These findings must be interpreted in light of the study’s limitations, many of which are common to studies that use health care claims databases. It is possible that doctors diagnosed hypertension and prescribed antihypertensive medications differentially to patients taking different NSAIDs and COX-2 specific inhibitors. Because this study used data from 1999 to 2000, a time before published data regarding possible differences in these agents, we think this is very unlikely. Medications used for hypertension are used for many other indications, including congestive heart failure and angina, so that we may have misclassified some patients as having hypertension who did not. We applied conservative definitions requiring a diagnosis of hypertension as well as use of medications that lower the blood pressure. These definitions were applied equally across all relevant exposures. Hence, if there was substantial nondifferential misclassification, it would have biased all findings toward the null. The study database does not include use of over-the-counter medications, such as several nonspecific NSAIDs. However, use of these agents is less common than prescription agents in a lower income population with full drug coverage, such as the one studied. As well, it would be unlikely that use of over-the-counter nonspecific NSAIDs occurred differentially across the two COX-2 specific inhibitor groups. Other unmeasured factors may confound these results. We did examine several potential confounders in a different Medicare cohort (such as body mass index, tobacco use, and socioeconomic status) and found that the bias would have been toward the null in comparisons between COX-2 specific inhibitors and nonspecific NSAIDs. However, there is the possibility for residual confounding. Finally, the study cohorts included only patients enrolled in a drug benefit program for low-to-moderate income elderly. It will be important for hypertension to be studied in other populations taking these agents.

> Source information
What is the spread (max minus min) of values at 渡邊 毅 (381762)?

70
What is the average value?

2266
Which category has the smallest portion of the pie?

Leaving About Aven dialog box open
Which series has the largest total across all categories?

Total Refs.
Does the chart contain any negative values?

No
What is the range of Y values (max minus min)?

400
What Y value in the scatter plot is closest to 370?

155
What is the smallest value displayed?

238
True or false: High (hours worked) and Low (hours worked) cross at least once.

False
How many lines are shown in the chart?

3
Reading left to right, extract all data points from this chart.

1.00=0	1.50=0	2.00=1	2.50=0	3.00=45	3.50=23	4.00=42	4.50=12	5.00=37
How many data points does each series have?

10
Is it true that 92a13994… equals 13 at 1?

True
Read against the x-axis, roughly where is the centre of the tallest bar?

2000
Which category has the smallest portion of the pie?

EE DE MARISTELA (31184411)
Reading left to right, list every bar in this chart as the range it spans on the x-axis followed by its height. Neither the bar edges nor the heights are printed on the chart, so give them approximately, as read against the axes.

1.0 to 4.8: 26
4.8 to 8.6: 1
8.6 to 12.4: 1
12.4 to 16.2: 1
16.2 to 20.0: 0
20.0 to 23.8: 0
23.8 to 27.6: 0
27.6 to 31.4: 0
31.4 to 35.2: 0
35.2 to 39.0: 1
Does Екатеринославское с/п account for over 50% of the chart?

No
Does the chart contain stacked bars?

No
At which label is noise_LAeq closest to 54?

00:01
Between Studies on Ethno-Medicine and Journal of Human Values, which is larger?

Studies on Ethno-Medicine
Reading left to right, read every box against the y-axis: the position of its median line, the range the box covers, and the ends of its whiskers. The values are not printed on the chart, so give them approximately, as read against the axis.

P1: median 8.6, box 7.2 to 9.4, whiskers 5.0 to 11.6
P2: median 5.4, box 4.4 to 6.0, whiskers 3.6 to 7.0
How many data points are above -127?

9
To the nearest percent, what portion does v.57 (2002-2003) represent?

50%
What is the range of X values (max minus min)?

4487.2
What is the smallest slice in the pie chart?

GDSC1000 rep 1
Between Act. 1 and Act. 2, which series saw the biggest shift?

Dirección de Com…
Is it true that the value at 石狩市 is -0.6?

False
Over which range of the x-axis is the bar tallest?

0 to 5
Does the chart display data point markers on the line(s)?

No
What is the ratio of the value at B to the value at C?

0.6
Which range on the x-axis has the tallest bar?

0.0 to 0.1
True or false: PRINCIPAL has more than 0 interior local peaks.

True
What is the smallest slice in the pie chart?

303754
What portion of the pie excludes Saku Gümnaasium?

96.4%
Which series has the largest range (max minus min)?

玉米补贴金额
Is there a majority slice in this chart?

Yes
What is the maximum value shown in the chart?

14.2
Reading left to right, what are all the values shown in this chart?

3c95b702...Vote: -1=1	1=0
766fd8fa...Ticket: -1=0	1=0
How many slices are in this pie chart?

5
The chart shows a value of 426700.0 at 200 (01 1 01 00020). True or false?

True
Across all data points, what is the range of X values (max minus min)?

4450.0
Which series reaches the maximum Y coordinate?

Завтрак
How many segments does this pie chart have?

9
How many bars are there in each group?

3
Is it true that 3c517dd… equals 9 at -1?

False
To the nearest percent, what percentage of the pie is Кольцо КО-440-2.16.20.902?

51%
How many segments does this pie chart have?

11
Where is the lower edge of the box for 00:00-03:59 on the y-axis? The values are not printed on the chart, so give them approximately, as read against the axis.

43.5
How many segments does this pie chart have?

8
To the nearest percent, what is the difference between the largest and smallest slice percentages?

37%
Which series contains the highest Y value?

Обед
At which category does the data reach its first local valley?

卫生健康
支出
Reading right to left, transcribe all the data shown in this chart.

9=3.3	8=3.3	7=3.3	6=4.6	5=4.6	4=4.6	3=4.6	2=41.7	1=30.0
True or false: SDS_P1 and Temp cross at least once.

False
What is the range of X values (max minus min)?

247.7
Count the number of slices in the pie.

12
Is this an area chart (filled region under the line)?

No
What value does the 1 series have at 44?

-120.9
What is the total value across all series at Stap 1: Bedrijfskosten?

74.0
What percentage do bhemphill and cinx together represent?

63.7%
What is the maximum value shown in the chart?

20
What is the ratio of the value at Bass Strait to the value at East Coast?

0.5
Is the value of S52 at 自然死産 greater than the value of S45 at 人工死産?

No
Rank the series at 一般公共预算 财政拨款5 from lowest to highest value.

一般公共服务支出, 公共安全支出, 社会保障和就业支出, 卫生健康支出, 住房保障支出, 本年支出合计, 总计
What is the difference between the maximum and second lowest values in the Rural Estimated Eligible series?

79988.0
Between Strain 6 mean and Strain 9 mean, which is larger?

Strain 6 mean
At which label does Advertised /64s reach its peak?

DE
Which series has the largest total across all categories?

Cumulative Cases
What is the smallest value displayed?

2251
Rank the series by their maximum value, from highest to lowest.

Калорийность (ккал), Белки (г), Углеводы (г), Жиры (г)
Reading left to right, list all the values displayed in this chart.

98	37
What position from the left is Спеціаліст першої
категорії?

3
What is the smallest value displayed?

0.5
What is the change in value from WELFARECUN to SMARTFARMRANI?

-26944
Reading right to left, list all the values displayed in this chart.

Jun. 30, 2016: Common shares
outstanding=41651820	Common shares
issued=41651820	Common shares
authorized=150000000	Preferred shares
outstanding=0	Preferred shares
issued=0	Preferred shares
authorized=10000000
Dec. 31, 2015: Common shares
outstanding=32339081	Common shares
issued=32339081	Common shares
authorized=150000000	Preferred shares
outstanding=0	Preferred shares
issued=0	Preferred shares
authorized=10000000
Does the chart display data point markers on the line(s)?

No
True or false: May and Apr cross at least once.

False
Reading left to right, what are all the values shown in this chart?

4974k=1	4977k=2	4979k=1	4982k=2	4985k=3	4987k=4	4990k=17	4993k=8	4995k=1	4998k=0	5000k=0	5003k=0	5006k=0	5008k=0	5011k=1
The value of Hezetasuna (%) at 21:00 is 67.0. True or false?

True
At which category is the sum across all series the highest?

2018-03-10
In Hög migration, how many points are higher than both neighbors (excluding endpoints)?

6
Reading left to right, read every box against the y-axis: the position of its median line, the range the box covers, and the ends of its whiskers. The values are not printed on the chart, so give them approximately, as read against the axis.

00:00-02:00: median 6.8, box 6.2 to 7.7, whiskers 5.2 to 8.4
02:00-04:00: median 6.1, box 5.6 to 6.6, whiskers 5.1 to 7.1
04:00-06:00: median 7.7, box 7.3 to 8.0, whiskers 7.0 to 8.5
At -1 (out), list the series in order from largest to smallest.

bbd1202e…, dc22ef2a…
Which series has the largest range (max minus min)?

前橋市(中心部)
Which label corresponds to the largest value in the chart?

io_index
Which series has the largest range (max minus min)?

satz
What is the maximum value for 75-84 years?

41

> Explore the material
1) In the passage on the study's limitations, which years does the study's data come from?
2) Carry on writing the passage on the study's limitations, starting after its final sentence.

> Answers to the problems
1) 1999 to 2000.

2)
It is not clear why there may be differences in the effect on blood pressure between rofecoxib and celecoxib. These effects may be specific to the individual molecular structure of the 2 different molecules,¹⁹ but this issue needs further examination so that the safety of these agents can be improved. Data from rat models of hypertension suggest that celecoxib but not rofecoxib may be associated with improvements in endothelial function and reductions in oxidative stress, but this finding has not been reported in all studies.^5,6 There are other examples of specific agents in a medication class with distinct side effect risks, such as bromfenac, a nonspecific NSAID, with a higher than typical risk of hepatoxicity²⁰ and cerivastatin, a lipid-lowering agent that is associated with rhabdomyolysis at increased rates compared with other statins.²¹

Perspectives
We found that rofecoxib was associated with an increased relative risk of new onset hypertension requiring treatment compared with celecoxib, nonspecific NSAIDs, and no NSAID. This relative risk appeared to be increased for patients taking rofecoxib who also had renal disease, liver disease, or congestive heart failure. Although this study cannot prove causality, it adds significant new information about the risk of hypertension requiring treatment for patients taking rofecoxib seen in typical practice.

	Acknowledgments

 
This work was supported by an unrestricted research grant to Brigham and Women’s Hospital from Pfizer. D.H.S. is also supported by grants from the Arthritis Foundation and National Institutes of Health (AR48616 and AR48264). All aspects of the study design, analyses, and presentation were under complete control of the study authors.

Received February 20, 2004; first decision March 18, 2004; accepted May 11, 2004.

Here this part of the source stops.